Memang serba salah, karena logika para pembuat sinetron, yang terpancang pada pertimbangan pasar yang menempatkan ratting sebagai alasan tradisionalnya, faktanya bahkan menembus semua tingkat pengambilan keputusan di antara mereka. John Fiske, dalam Television Culture ( New York, Routledge, 1987, halaman 313, misalnya, mengatakan bila kekuatan masyarakat sebagai penghasil dalam ekonomi kultural, yang dikemukakan oleh Garin tadi – sangatlah kuat. Namun ekonomi finansial cenderung untuk mendukung kerjasama dan homogenisasi, sedangkan ekonomi kultural cenderung menopang kekuatan perlawanan terhadap kapitalisme dan berpihak pada perbedaan.
Di antara salah kaprah yang kemudian terasa sebagai buah simalakama ini, akhirnya muncul pertanyaan “ Sampai kapan fenomena ini bertahan? Menurut Jumari, selama penonton sinetron masih kecanduan dengan tema-tema gampangan seperti ini, atau selama production house masih mengejar keuntungan melulu, kemandegan seperti ini masih akan terjadi.

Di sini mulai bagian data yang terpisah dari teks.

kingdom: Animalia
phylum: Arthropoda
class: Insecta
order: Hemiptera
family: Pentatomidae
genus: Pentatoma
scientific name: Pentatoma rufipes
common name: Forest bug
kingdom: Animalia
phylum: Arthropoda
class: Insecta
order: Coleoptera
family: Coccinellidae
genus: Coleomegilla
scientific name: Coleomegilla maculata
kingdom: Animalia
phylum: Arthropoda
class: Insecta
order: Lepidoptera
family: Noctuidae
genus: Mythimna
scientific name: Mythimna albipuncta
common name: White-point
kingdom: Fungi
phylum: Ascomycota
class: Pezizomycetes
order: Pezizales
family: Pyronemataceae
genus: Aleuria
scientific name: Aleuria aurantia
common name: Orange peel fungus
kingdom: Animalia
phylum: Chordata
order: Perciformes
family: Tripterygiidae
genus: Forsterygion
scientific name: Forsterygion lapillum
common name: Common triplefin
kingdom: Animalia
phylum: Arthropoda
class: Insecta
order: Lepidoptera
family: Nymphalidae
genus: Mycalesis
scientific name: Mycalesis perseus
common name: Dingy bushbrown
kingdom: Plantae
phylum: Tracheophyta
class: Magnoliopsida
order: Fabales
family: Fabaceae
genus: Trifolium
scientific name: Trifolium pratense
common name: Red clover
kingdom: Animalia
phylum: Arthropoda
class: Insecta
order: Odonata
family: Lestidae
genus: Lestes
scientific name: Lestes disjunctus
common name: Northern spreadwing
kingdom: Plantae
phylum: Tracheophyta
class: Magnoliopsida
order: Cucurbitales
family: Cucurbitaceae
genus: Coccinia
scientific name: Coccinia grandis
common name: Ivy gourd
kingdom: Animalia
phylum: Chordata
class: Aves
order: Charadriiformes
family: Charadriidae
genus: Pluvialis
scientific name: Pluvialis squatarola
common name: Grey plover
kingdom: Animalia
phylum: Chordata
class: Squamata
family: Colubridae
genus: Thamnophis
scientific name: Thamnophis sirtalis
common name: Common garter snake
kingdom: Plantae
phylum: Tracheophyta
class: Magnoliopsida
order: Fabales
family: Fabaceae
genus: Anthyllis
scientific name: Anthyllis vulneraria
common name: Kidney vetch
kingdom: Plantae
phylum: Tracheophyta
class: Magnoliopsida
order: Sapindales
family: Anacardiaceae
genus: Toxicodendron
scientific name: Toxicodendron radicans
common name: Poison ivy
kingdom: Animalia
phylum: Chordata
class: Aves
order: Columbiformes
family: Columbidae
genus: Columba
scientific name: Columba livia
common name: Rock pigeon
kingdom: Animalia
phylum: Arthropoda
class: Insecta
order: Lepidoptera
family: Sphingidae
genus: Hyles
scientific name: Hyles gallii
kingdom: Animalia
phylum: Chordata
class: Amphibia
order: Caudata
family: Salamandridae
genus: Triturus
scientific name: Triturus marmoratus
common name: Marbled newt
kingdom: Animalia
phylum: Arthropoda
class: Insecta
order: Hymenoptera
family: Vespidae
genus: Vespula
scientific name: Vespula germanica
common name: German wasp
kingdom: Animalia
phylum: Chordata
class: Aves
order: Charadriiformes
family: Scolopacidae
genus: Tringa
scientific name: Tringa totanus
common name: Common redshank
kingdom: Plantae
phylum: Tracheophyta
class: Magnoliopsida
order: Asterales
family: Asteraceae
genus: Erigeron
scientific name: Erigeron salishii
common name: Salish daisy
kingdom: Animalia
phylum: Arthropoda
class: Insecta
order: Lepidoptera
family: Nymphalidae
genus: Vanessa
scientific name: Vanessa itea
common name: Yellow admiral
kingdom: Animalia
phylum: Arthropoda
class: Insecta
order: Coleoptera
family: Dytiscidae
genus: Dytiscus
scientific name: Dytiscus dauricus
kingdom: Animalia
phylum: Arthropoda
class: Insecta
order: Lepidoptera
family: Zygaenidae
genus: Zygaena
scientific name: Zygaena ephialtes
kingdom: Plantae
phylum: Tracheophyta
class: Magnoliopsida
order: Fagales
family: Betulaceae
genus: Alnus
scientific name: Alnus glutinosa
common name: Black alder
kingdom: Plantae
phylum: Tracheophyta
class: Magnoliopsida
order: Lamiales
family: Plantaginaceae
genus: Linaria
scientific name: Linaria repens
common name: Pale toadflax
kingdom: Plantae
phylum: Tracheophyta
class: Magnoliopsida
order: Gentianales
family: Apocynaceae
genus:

“ Bila semua ini dibiarkan berlarut-larut, dan dianggap sebagai sebuah pembenaran, maka membuat sinetron yang bagus seperti Dunia Tanpa Koma atau serial Bajaj Bajuri, akan dianggap sebagai sebuah kesalahan. Tayangan yang mencerdaskan masyarakat sepertri Kick Andy (Metro TV) , Liputan 6 (SCTV), atau program kanak-kanak Si Bolang (Trans 7) tak akan diproduksi lagi. Mereka lebih suka membuat sinetron tak bermutu tapi laku, lebih suka membuat sinetron dan tayangan jiplakan, tapi laris sebagai tontonan, “ ujar Djumari. Nah, apa pendapat Anda, wahai para pemerhati sinetron kita ? (Heru Emka)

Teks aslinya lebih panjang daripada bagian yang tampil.